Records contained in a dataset
□ □ □ □

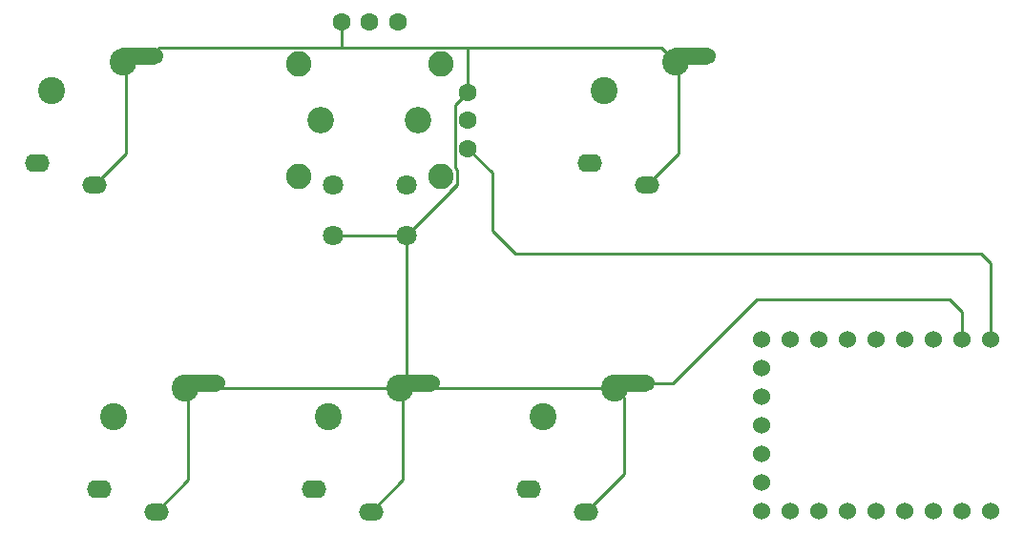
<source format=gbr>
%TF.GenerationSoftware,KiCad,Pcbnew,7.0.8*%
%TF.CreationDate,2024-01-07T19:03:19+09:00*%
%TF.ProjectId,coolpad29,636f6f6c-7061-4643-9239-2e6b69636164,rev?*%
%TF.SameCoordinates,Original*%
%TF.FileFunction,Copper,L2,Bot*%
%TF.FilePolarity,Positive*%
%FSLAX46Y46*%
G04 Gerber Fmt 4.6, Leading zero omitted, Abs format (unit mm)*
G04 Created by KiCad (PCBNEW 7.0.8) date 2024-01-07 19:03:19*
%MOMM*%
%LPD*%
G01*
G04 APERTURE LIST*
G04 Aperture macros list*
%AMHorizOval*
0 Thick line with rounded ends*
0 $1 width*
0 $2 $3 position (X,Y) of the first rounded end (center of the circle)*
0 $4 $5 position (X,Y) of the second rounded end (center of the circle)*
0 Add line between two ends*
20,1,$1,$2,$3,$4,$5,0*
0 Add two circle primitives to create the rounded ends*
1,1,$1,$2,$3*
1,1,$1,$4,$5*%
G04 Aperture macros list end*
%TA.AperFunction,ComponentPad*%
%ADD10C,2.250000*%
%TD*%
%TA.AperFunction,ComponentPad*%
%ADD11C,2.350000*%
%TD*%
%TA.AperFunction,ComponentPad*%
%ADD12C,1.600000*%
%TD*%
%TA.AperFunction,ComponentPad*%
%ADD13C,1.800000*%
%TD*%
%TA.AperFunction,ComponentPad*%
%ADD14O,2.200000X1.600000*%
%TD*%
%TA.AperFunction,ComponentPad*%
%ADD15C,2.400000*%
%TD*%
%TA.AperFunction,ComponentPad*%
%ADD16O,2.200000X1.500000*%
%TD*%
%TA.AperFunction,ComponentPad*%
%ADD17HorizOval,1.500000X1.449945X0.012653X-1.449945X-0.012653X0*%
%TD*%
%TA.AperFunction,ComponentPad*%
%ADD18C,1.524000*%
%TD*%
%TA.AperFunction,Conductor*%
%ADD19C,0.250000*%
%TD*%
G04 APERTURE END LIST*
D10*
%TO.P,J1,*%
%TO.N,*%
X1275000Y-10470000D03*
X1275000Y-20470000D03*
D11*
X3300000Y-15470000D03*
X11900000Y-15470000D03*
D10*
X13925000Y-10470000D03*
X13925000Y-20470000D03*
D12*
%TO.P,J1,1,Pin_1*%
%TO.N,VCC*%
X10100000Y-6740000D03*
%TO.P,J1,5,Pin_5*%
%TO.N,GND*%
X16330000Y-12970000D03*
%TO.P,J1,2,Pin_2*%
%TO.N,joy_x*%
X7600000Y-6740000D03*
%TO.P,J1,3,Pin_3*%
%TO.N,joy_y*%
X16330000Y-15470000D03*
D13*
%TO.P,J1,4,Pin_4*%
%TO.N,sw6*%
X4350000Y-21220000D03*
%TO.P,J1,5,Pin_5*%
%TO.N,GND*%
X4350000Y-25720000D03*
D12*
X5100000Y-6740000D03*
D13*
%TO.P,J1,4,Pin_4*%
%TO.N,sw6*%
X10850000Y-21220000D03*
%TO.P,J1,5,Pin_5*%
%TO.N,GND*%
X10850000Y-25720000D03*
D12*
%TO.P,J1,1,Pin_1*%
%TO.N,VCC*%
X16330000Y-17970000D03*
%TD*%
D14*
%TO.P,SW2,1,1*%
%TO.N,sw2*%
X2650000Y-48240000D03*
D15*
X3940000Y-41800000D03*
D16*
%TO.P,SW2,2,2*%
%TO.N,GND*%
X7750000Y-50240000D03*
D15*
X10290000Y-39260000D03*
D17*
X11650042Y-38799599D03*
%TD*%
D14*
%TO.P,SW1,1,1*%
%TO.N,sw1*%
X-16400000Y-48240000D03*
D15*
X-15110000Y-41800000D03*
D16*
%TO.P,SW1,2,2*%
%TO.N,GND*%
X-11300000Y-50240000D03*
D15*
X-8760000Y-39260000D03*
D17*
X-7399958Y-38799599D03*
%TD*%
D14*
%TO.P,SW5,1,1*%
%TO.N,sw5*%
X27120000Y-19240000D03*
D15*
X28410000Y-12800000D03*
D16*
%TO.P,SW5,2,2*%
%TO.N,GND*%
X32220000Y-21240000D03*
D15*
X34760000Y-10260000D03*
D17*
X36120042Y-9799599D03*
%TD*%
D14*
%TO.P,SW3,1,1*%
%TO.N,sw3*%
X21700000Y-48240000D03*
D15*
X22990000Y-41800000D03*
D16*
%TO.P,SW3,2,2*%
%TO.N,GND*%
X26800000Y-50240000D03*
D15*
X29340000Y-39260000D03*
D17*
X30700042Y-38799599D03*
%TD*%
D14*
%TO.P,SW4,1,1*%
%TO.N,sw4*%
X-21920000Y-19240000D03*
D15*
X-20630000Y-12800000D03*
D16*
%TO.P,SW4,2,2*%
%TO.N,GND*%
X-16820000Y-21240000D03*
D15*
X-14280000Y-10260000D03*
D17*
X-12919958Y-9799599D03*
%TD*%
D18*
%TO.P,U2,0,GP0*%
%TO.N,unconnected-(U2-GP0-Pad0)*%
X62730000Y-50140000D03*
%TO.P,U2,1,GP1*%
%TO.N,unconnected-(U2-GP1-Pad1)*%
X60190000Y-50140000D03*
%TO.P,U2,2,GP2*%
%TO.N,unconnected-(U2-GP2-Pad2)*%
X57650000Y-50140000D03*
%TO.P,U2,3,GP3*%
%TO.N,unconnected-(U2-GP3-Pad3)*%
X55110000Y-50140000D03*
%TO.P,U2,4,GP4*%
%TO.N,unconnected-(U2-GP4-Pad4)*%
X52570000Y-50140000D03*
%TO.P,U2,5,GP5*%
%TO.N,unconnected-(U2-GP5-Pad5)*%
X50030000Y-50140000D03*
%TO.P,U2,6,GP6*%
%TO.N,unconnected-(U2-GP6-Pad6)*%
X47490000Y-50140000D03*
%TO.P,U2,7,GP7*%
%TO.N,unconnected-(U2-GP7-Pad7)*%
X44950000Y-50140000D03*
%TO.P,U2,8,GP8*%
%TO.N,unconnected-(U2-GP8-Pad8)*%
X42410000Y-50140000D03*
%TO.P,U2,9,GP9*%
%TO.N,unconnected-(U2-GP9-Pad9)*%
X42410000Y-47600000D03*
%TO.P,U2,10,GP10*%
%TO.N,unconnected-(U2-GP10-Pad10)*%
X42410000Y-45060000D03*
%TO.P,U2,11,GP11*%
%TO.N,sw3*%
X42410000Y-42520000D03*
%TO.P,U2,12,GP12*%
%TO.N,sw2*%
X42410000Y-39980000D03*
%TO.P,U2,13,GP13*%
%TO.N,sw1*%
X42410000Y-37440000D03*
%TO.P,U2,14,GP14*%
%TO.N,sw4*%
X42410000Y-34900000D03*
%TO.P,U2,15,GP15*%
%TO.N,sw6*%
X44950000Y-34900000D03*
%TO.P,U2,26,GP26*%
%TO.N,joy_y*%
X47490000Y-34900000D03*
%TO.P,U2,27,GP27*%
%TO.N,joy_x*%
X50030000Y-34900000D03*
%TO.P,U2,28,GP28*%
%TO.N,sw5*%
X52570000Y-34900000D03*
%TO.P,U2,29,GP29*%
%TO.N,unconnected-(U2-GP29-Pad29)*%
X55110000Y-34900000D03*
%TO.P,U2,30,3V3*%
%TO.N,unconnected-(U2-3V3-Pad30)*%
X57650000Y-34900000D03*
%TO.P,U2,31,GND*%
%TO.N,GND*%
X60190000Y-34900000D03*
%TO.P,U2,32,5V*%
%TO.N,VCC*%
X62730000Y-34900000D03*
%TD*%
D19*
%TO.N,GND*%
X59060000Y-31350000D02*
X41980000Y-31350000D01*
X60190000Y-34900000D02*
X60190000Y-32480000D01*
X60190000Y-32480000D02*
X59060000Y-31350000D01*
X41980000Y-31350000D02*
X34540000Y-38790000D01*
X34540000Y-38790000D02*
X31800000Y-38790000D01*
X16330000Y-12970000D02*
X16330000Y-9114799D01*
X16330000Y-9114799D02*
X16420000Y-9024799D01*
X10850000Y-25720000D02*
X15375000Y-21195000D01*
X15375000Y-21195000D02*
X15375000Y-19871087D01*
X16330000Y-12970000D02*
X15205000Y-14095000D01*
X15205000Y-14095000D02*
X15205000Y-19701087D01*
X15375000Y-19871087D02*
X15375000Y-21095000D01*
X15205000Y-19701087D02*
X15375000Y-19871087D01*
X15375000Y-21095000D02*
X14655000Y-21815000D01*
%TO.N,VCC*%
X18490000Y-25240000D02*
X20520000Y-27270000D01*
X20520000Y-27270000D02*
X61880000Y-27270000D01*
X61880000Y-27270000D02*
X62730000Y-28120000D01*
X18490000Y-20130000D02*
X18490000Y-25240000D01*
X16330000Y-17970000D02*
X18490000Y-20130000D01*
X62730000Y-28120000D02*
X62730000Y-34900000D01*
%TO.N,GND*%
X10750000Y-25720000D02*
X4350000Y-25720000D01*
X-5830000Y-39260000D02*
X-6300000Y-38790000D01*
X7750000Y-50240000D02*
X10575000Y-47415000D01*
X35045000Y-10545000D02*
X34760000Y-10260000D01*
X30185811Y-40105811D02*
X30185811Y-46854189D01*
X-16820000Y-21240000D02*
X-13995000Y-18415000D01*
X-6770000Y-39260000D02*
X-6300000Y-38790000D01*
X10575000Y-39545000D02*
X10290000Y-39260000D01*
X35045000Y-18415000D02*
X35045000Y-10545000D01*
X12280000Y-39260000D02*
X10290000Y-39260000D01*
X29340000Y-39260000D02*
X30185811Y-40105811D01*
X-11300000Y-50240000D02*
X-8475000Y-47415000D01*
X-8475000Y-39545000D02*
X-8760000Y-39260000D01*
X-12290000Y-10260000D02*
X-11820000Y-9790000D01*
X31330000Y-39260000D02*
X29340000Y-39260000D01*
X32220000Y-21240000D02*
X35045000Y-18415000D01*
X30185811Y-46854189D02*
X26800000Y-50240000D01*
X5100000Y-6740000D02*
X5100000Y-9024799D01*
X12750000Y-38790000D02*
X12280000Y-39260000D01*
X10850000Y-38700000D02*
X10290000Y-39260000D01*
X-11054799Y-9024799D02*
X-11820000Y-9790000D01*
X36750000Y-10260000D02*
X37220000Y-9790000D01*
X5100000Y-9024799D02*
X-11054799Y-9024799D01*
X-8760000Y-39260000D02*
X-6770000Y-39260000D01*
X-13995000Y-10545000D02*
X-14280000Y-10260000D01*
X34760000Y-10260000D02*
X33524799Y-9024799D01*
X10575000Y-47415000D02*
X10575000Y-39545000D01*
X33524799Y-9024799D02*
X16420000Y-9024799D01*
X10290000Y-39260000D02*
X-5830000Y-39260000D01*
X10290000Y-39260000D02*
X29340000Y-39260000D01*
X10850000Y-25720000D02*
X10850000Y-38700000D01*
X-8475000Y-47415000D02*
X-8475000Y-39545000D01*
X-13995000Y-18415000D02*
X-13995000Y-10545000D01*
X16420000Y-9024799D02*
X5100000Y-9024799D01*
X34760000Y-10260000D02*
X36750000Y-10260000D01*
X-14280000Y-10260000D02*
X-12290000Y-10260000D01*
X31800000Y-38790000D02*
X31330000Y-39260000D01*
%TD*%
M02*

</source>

□ □ □ □

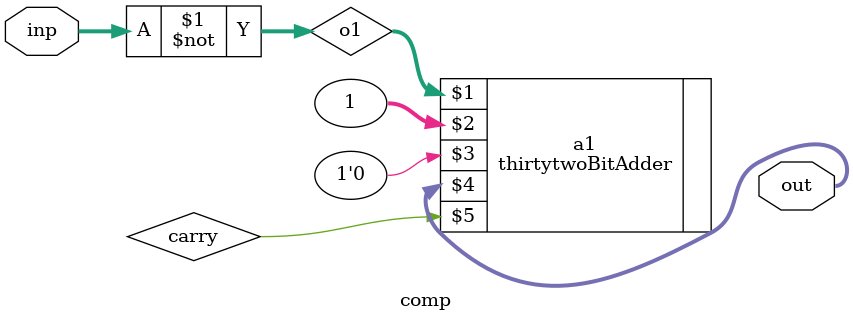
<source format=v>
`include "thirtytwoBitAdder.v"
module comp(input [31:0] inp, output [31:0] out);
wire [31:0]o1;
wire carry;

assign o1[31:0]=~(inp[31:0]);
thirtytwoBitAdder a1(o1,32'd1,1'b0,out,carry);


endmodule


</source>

□ □ □ □

• TO-DO ITEM:
In the records, which lines mention the word "thirtytwoBitAdder"? Copy those lines.

• SOLUTION TO THIS PROBLEM:
`include "thirtytwoBitAdder.v"
thirtytwoBitAdder a1(o1,32'd1,1'b0,out,carry);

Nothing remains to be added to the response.